### YOUR OBJECTIVE
Print every record below exactly as it stands, but leave out the pictures.

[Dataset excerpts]

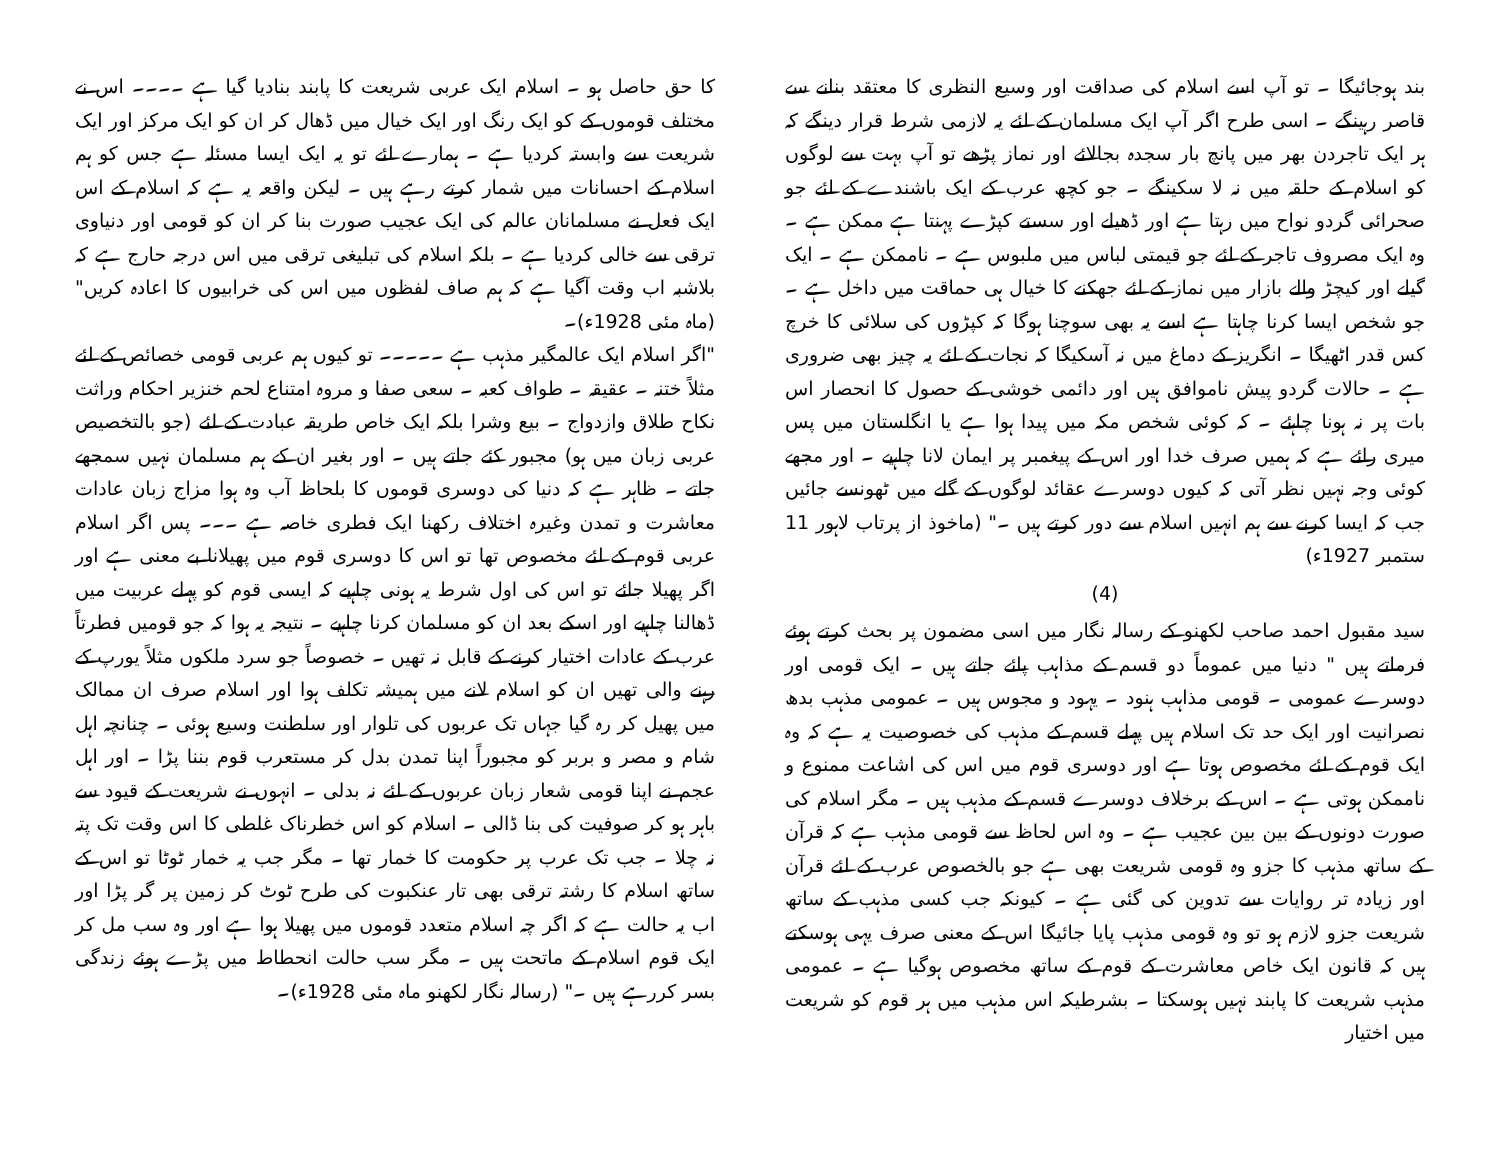بند ہوجائیگا ۔ تو آپ اسے اسلام کی صداقت اور وسیع النظری کا معتقد بنانے سے قاصر رہینگے ۔ اسی طرح اگر آپ ایک مسلمان کے لئے یہ لازمی شرط قرار دینگے کہ ہر ایک تاجردن بھر میں پانچ بار سجدہ بجالائے اور نماز پڑھے تو آپ بہت سے لوگوں کو اسلام کے حلقہ میں نہ لا سکینگے ۔ جو کچھ عرب کے ایک باشندے کے لئے جو صحرائی گردو نواح میں رہتا ہے اور ڈھیلے اور سستے کپڑے پہنتا ہے ممکن ہے ۔ وہ ایک مصروف تاجر کے لئے جو قیمتی لباس میں ملبوس ہے ۔ ناممکن ہے ۔ ایک گیلے اور کیچڑ والے بازار میں نماز کے لئے جھکنے کا خیال ہی حماقت میں داخل ہے ۔ جو شخص ایسا کرنا چاہتا ہے اسے یہ بھی سوچنا ہوگا کہ کپڑوں کی سلائی کا خرچ کس قدر اٹھیگا ۔ انگریز کے دماغ میں نہ آسکیگا کہ نجات کے لئے یہ چیز بھی ضروری ہے ۔ حالات گردو پیش ناموافق ہیں اور دائمی خوشی کے حصول کا انحصار اس بات پر نہ ہونا چاہئے ۔ کہ کوئی شخص مکہ میں پیدا ہوا ہے یا انگلستان میں پس میری رائے ہے کہ ہمیں صرف خدا اور اس کے پیغمبر پر ایمان لانا چاہیے ۔ اور مجھے کوئی وجہ نہیں نظر آتی کہ کیوں دوسرے عقائد لوگوں کے گلے میں ٹھونسے جائیں جب کہ ایسا کرنے سے ہم انہیں اسلام سے دور کرتے ہیں ۔" (ماخوذ از پرتاب لاہور 11 ستمبر 1927ء)
(4)
سید مقبول احمد صاحب لکھنو کے رسالہ نگار میں اسی مضمون پر بحث کرتے ہوئے فرماتے ہیں " دنیا میں عموماً دو قسم کے مذاہب پائے جاتے ہیں ۔ ایک قومی اور دوسرے عمومی ۔ قومی مذاہب ہنود ۔ یہود و مجوس ہیں ۔ عمومی مذہب بدھ نصرانیت اور ایک حد تک اسلام ہیں پہلے قسم کے مذہب کی خصوصیت یہ ہے کہ وہ ایک قوم کے لئے مخصوص ہوتا ہے اور دوسری قوم میں اس کی اشاعت ممنوع و ناممکن ہوتی ہے ۔ اس کے برخلاف دوسرے قسم کے مذہب ہیں ۔ مگر اسلام کی صورت دونوں کے بین بین عجیب ہے ۔ وہ اس لحاظ سے قومی مذہب ہے کہ قرآن کے ساتھ مذہب کا جزو وہ قومی شریعت بھی ہے جو بالخصوص عرب کے لئے قرآن اور زیادہ تر روایات سے تدوین کی گئی ہے ۔ کیونکہ جب کسی مذہب کے ساتھ شریعت جزو لازم ہو تو وہ قومی مذہب پایا جائیگا اس کے معنی صرف یہی ہوسکتے ہیں کہ قانون ایک خاص معاشرت کے قوم کے ساتھ مخصوص ہوگیا ہے ۔ عمومی مذہب شریعت کا پابند نہیں ہوسکتا ۔ بشرطیکہ اس مذہب میں ہر قوم کو شریعت میں اختیار
کا حق حاصل ہو ۔ اسلام ایک عربی شریعت کا پابند بنادیا گیا ہے ۔۔۔۔ اس نے مختلف قوموں کے کو ایک رنگ اور ایک خیال میں ڈھال کر ان کو ایک مرکز اور ایک شریعت سے وابستہ کردیا ہے ۔ ہمارے لئے تو یہ ایک ایسا مسئلہ ہے جس کو ہم اسلام کے احسانات میں شمار کرتے رہے ہیں ۔ لیکن واقعہ یہ ہے کہ اسلام کے اس ایک فعل نے مسلمانان عالم کی ایک عجیب صورت بنا کر ان کو قومی اور دنیاوی ترقی سے خالی کردیا ہے ۔ بلکہ اسلام کی تبلیغی ترقی میں اس درجہ حارج ہے کہ بلاشبہ اب وقت آگیا ہے کہ ہم صاف لفظوں میں اس کی خرابیوں کا اعادہ کریں" (ماہ مئی 1928ء)۔
"اگر اسلام ایک عالمگیر مذہب ہے ۔۔۔۔۔ تو کیوں ہم عربی قومی خصائص کے لئے مثلاً ختنہ ۔ عقیقہ ۔ طواف کعبہ ۔ سعی صفا و مروہ امتناع لحم خنزیر احکام وراثت نکاح طلاق وازدواج ۔ بیع وشرا بلکہ ایک خاص طریقہ عبادت کے لئے (جو بالتخصیص عربی زبان میں ہو) مجبور کئے جاتے ہیں ۔ اور بغیر ان کے ہم مسلمان نہیں سمجھے جاتے ۔ ظاہر ہے کہ دنیا کی دوسری قوموں کا بلحاظ آب وہ ہوا مزاج زبان عادات معاشرت و تمدن وغیرہ اختلاف رکھنا ایک فطری خاصہ ہے ۔۔۔ پس اگر اسلام عربی قوم کے لئے مخصوص تھا تو اس کا دوسری قوم میں پھیلانا بے معنی ہے اور اگر پھیلا جائے تو اس کی اول شرط یہ ہونی چاہیے کہ ایسی قوم کو پہلے عربیت میں ڈھالنا چاہیے اور اسکے بعد ان کو مسلمان کرنا چاہیے ۔ نتیجہ یہ ہوا کہ جو قومیں فطرتاً عرب کے عادات اختیار کرنے کے قابل نہ تھیں ۔ خصوصاً جو سرد ملکوں مثلاً یورپ کے رہنے والی تھیں ان کو اسلام لانے میں ہمیشہ تکلف ہوا اور اسلام صرف ان ممالک میں پھیل کر رہ گیا جہاں تک عربوں کی تلوار اور سلطنت وسیع ہوئی ۔ چنانچہ اہل شام و مصر و بربر کو مجبوراً اپنا تمدن بدل کر مستعرب قوم بننا پڑا ۔ اور اہل عجم نے اپنا قومی شعار زبان عربوں کے لئے نہ بدلی ۔ انہوں نے شریعت کے قیود سے باہر ہو کر صوفیت کی بنا ڈالی ۔ اسلام کو اس خطرناک غلطی کا اس وقت تک پتہ نہ چلا ۔ جب تک عرب پر حکومت کا خمار تھا ۔ مگر جب یہ خمار ٹوٹا تو اس کے ساتھ اسلام کا رشتہ ترقی بھی تار عنکبوت کی طرح ٹوٹ کر زمین پر گر پڑا اور اب یہ حالت ہے کہ اگر چہ اسلام متعدد قوموں میں پھیلا ہوا ہے اور وہ سب مل کر ایک قوم اسلام کے ماتحت ہیں ۔ مگر سب حالت انحطاط میں پڑے ہوئے زندگی بسر کررہے ہیں ۔" (رسالہ نگار لکھنو ماہ مئی 1928ء)۔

### RESULT OF THE EXERCISE
بند ہوجائیگا ۔ تو آپ اسے اسلام کی صداقت اور وسیع النظری کا معتقد بنانے سے قاصر رہینگے ۔ اسی طرح اگر آپ ایک مسلمان کے لئے یہ لازمی شرط قرار دینگے کہ ہر ایک تاجردن بھر میں پانچ بار سجدہ بجالائے اور نماز پڑھے تو آپ بہت سے لوگوں کو اسلام کے حلقہ میں نہ لا سکینگے ۔ جو کچھ عرب کے ایک باشندے کے لئے جو صحرائی گردو نواح میں رہتا ہے اور ڈھیلے اور سستے کپڑے پہنتا ہے ممکن ہے ۔ وہ ایک مصروف تاجر کے لئے جو قیمتی لباس میں ملبوس ہے ۔ ناممکن ہے ۔ ایک گیلے اور کیچڑ والے بازار میں نماز کے لئے جھکنے کا خیال ہی حماقت میں داخل ہے ۔ جو شخص ایسا کرنا چاہتا ہے اسے یہ بھی سوچنا ہوگا کہ کپڑوں کی سلائی کا خرچ کس قدر اٹھیگا ۔ انگریز کے دماغ میں نہ آسکیگا کہ نجات کے لئے یہ چیز بھی ضروری ہے ۔ حالات گردو پیش ناموافق ہیں اور دائمی خوشی کے حصول کا انحصار اس بات پر نہ ہونا چاہئے ۔ کہ کوئی شخص مکہ میں پیدا ہوا ہے یا انگلستان میں پس میری رائے ہے کہ ہمیں صرف خدا اور اس کے پیغمبر پر ایمان لانا چاہیے ۔ اور مجھے کوئی وجہ نہیں نظر آتی کہ کیوں دوسرے عقائد لوگوں کے گلے میں ٹھونسے جائیں جب کہ ایسا کرنے سے ہم انہیں اسلام سے دور کرتے ہیں ۔" (ماخوذ از پرتاب لاہور 11 ستمبر 1927ء)
(4)
سید مقبول احمد صاحب لکھنو کے رسالہ نگار میں اسی مضمون پر بحث کرتے ہوئے فرماتے ہیں " دنیا میں عموماً دو قسم کے مذاہب پائے جاتے ہیں ۔ ایک قومی اور دوسرے عمومی ۔ قومی مذاہب ہنود ۔ یہود و مجوس ہیں ۔ عمومی مذہب بدھ نصرانیت اور ایک حد تک اسلام ہیں پہلے قسم کے مذہب کی خصوصیت یہ ہے کہ وہ ایک قوم کے لئے مخصوص ہوتا ہے اور دوسری قوم میں اس کی اشاعت ممنوع و ناممکن ہوتی ہے ۔ اس کے برخلاف دوسرے قسم کے مذہب ہیں ۔ مگر اسلام کی صورت دونوں کے بین بین عجیب ہے ۔ وہ اس لحاظ سے قومی مذہب ہے کہ قرآن کے ساتھ مذہب کا جزو وہ قومی شریعت بھی ہے جو بالخصوص عرب کے لئے قرآن اور زیادہ تر روایات سے تدوین کی گئی ہے ۔ کیونکہ جب کسی مذہب کے ساتھ شریعت جزو لازم ہو تو وہ قومی مذہب پایا جائیگا اس کے معنی صرف یہی ہوسکتے ہیں کہ قانون ایک خاص معاشرت کے قوم کے ساتھ مخصوص ہوگیا ہے ۔ عمومی مذہب شریعت کا پابند نہیں ہوسکتا ۔ بشرطیکہ اس مذہب میں ہر قوم کو شریعت میں اختیار
کا حق حاصل ہو ۔ اسلام ایک عربی شریعت کا پابند بنادیا گیا ہے ۔۔۔۔ اس نے مختلف قوموں کے کو ایک رنگ اور ایک خیال میں ڈھال کر ان کو ایک مرکز اور ایک شریعت سے وابستہ کردیا ہے ۔ ہمارے لئے تو یہ ایک ایسا مسئلہ ہے جس کو ہم اسلام کے احسانات میں شمار کرتے رہے ہیں ۔ لیکن واقعہ یہ ہے کہ اسلام کے اس ایک فعل نے مسلمانان عالم کی ایک عجیب صورت بنا کر ان کو قومی اور دنیاوی ترقی سے خالی کردیا ہے ۔ بلکہ اسلام کی تبلیغی ترقی میں اس درجہ حارج ہے کہ بلاشبہ اب وقت آگیا ہے کہ ہم صاف لفظوں میں اس کی خرابیوں کا اعادہ کریں" (ماہ مئی 1928ء)۔
"اگر اسلام ایک عالمگیر مذہب ہے ۔۔۔۔۔ تو کیوں ہم عربی قومی خصائص کے لئے مثلاً ختنہ ۔ عقیقہ ۔ طواف کعبہ ۔ سعی صفا و مروہ امتناع لحم خنزیر احکام وراثت نکاح طلاق وازدواج ۔ بیع وشرا بلکہ ایک خاص طریقہ عبادت کے لئے (جو بالتخصیص عربی زبان میں ہو) مجبور کئے جاتے ہیں ۔ اور بغیر ان کے ہم مسلمان نہیں سمجھے جاتے ۔ ظاہر ہے کہ دنیا کی دوسری قوموں کا بلحاظ آب وہ ہوا مزاج زبان عادات معاشرت و تمدن وغیرہ اختلاف رکھنا ایک فطری خاصہ ہے ۔۔۔ پس اگر اسلام عربی قوم کے لئے مخصوص تھا تو اس کا دوسری قوم میں پھیلانا بے معنی ہے اور اگر پھیلا جائے تو اس کی اول شرط یہ ہونی چاہیے کہ ایسی قوم کو پہلے عربیت میں ڈھالنا چاہیے اور اسکے بعد ان کو مسلمان کرنا چاہیے ۔ نتیجہ یہ ہوا کہ جو قومیں فطرتاً عرب کے عادات اختیار کرنے کے قابل نہ تھیں ۔ خصوصاً جو سرد ملکوں مثلاً یورپ کے رہنے والی تھیں ان کو اسلام لانے میں ہمیشہ تکلف ہوا اور اسلام صرف ان ممالک میں پھیل کر رہ گیا جہاں تک عربوں کی تلوار اور سلطنت وسیع ہوئی ۔ چنانچہ اہل شام و مصر و بربر کو مجبوراً اپنا تمدن بدل کر مستعرب قوم بننا پڑا ۔ اور اہل عجم نے اپنا قومی شعار زبان عربوں کے لئے نہ بدلی ۔ انہوں نے شریعت کے قیود سے باہر ہو کر صوفیت کی بنا ڈالی ۔ اسلام کو اس خطرناک غلطی کا اس وقت تک پتہ نہ چلا ۔ جب تک عرب پر حکومت کا خمار تھا ۔ مگر جب یہ خمار ٹوٹا تو اس کے ساتھ اسلام کا رشتہ ترقی بھی تار عنکبوت کی طرح ٹوٹ کر زمین پر گر پڑا اور اب یہ حالت ہے کہ اگر چہ اسلام متعدد قوموں میں پھیلا ہوا ہے اور وہ سب مل کر ایک قوم اسلام کے ماتحت ہیں ۔ مگر سب حالت انحطاط میں پڑے ہوئے زندگی بسر کررہے ہیں ۔" (رسالہ نگار لکھنو ماہ مئی 1928ء)۔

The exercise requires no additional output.